Profit From Higher Gas Prices
05/07/2008 12:00 am EST
Gasoline prices may be a hot-button issue on the campaign trail, but Curtis Hesler, editor of Professional Timing Service, finds a way investors can make money from it.
I have been forecasting $1,600 gold and $160.00 crude oil for some time.but consider $6.25 gasoline.
In mid-April when gasoline was $2.80 a gallon and crude was $110.00 a barrel, refiners were losing about 5% on gasoline production. They typically will make a 25% profit. That means with crude at $110.00, gasoline should be selling for $3.68 to give the refiners that 25% profit. So, [with crude at $120 a barrel], we might conclude gasoline needs to be 9% higher than our $3.68 figure-or about $4.00 a gallon-to return to typical profit margins.
Adding another 50 to 70 cents a gallon tax makes it quite likely that gasoline at the pump is going to go over $4.00 this summer, even if the price of crude corrects back to major support at $100 a barrel. Factor in the added cost of regional blends and, in all likelihood, we will see prices move to $6.25 by the time the next decade is under way.
There is not much you can do about rising energy costs. World crude production is peaking, and there is a need to see another five million barrels a day per year come on line in order to make up for depletion. That is a lot, and we need it now-not five years from now. Alternatives are nice, but they will not be enough.
Nevertheless, the technical picture looks a bit overbought on a short-term basis. Normally, there is a seasonal pause in crude prices from mid-May through July, after which seasonal strength typically carries prices to new highs in October.
Currently, the refiners are the low-hanging fruit, and you have to love the fact that this critical industry is virtually competition-proof because it is so fraught with regulation. Valero (NYSE: VLO) is [below] our buy price of $51.50, and it has been trading under that for the last month. (It closed below $48 Tuesday-Editor.)

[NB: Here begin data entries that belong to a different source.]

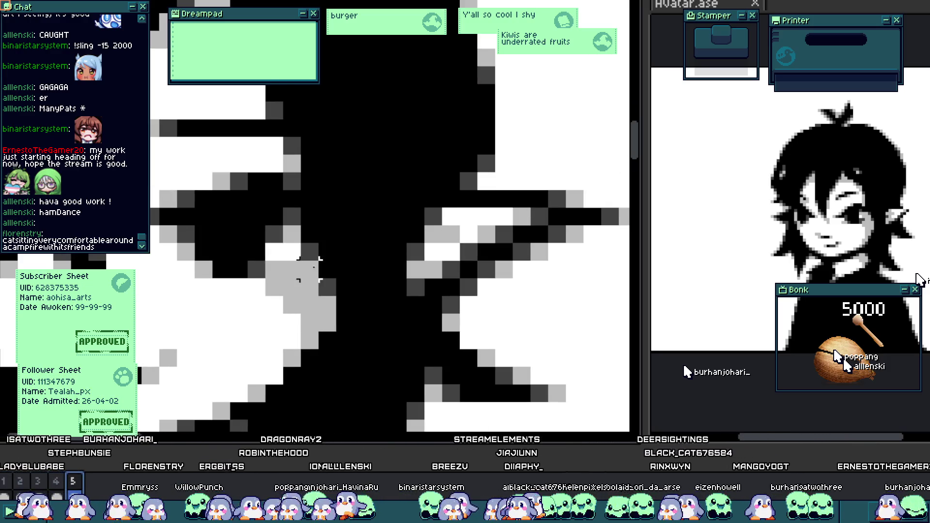
scroll(207, 247, "up", 1)
left_click_drag(191, 237, 265, 314)
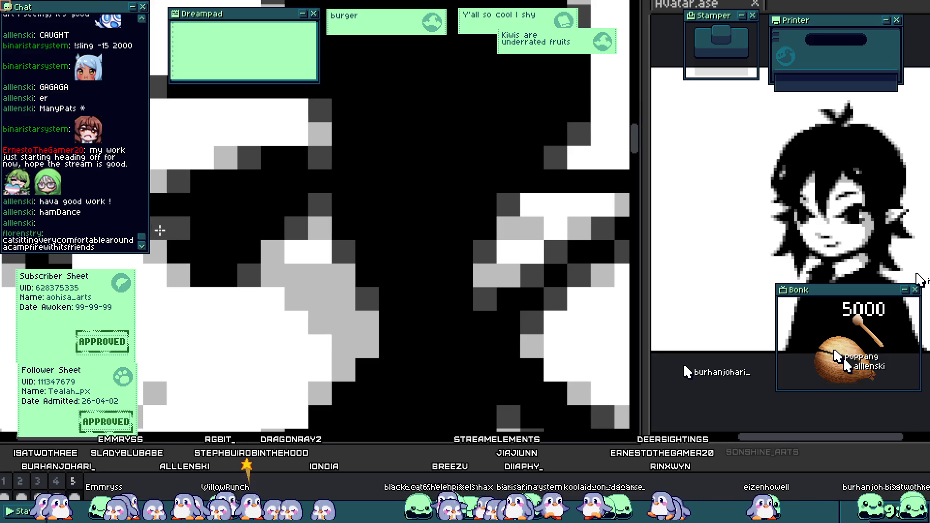
- Touch up the eye with two light-grey pixels, a grey-white swap and one darkened pixel
scroll(181, 229, "down", 3)
scroll(184, 241, "down", 3)
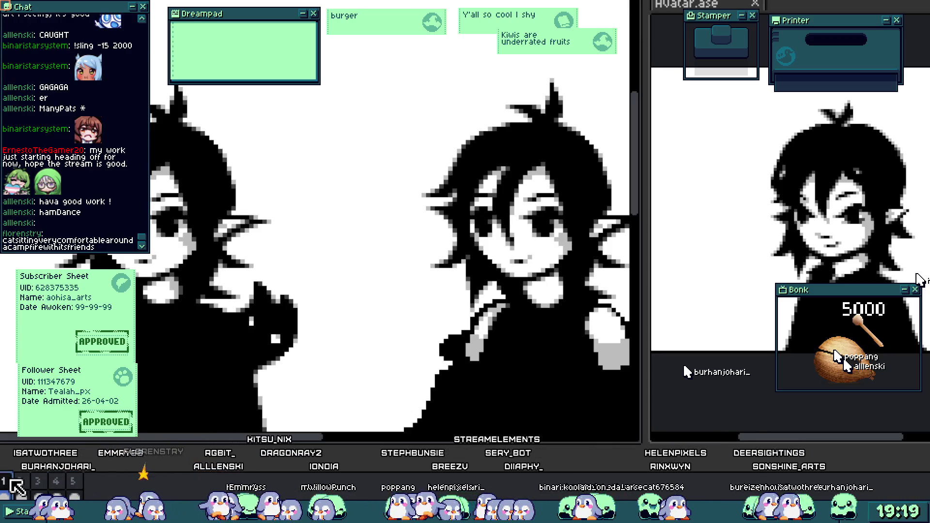
scroll(262, 245, "up", 5)
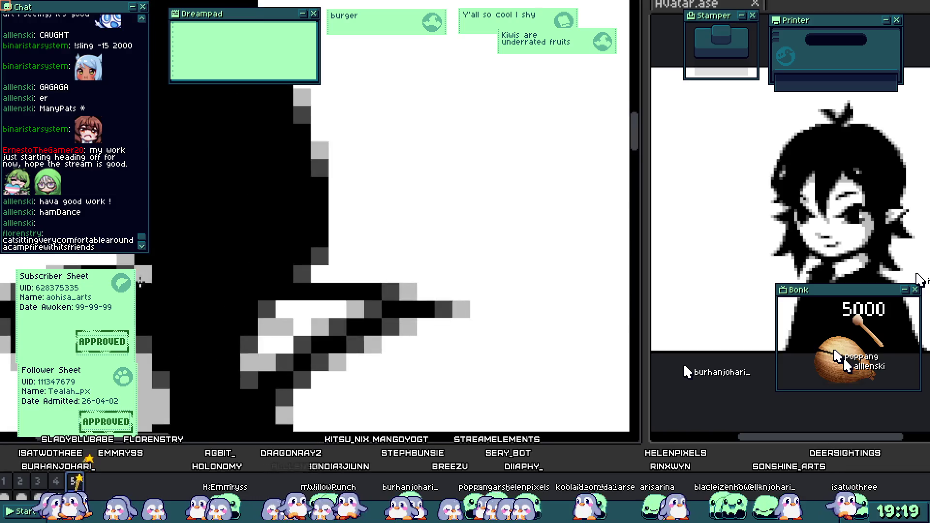
left_click_drag(204, 304, 293, 259)
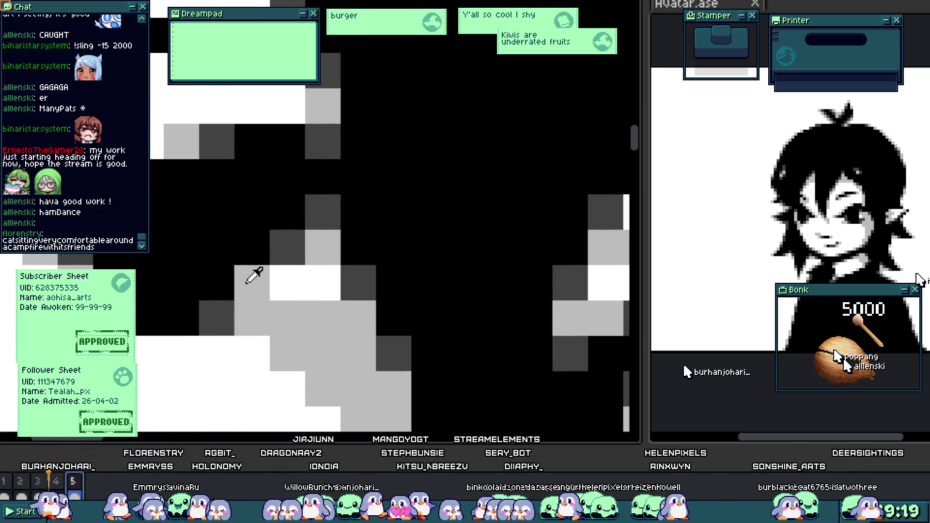
left_click_drag(248, 281, 279, 255)
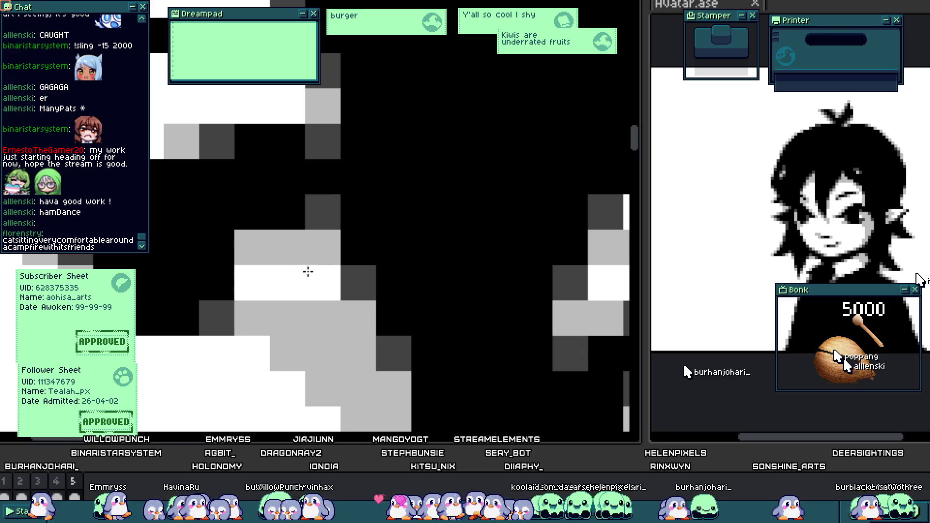
left_click(321, 287)
left_click(257, 245)
scroll(193, 334, "down", 5)
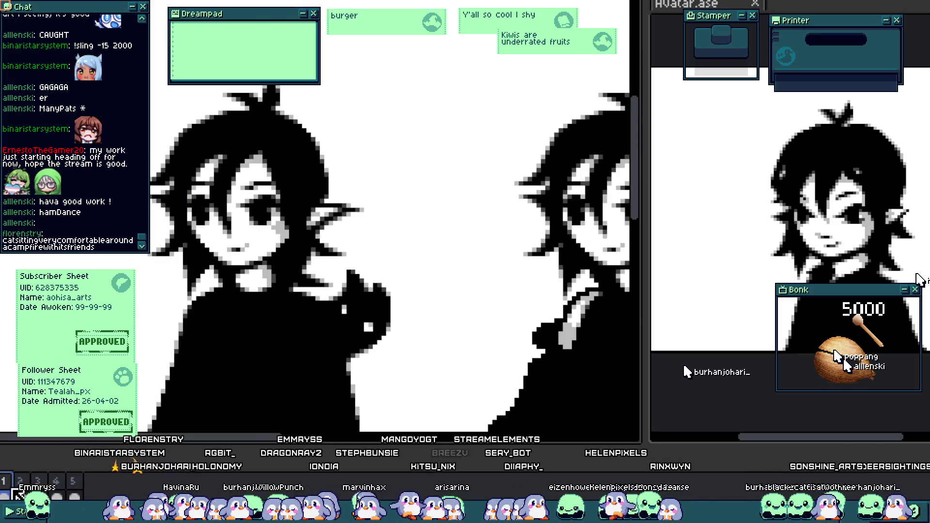
scroll(239, 208, "up", 5)
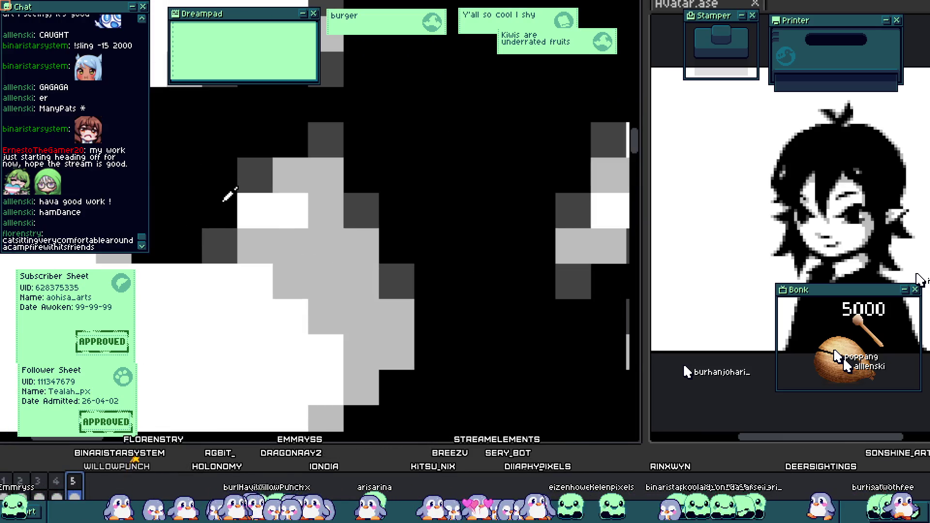
scroll(263, 208, "down", 2)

Valero has the unique aspect of being able to utilize sour crude that they purchase for $10.00 to $20.00 less than the light sweet crude that most other refiners have to use. Valero is also adept at producing smaller runs of regional boutique blends.
The stock is off from highs around $78 last year. That weakness is due to the profitability issue we are talking about as well as concern over the economy and possible declining demand. They also operate a string of gas stations-more appropriately called convenience stores-which some fear may become a drag on the company.
I don't really think that the retail operations are going to make that much difference on their bottom line. The big money is in refining product and making a profit at wholesale, not retail, sales.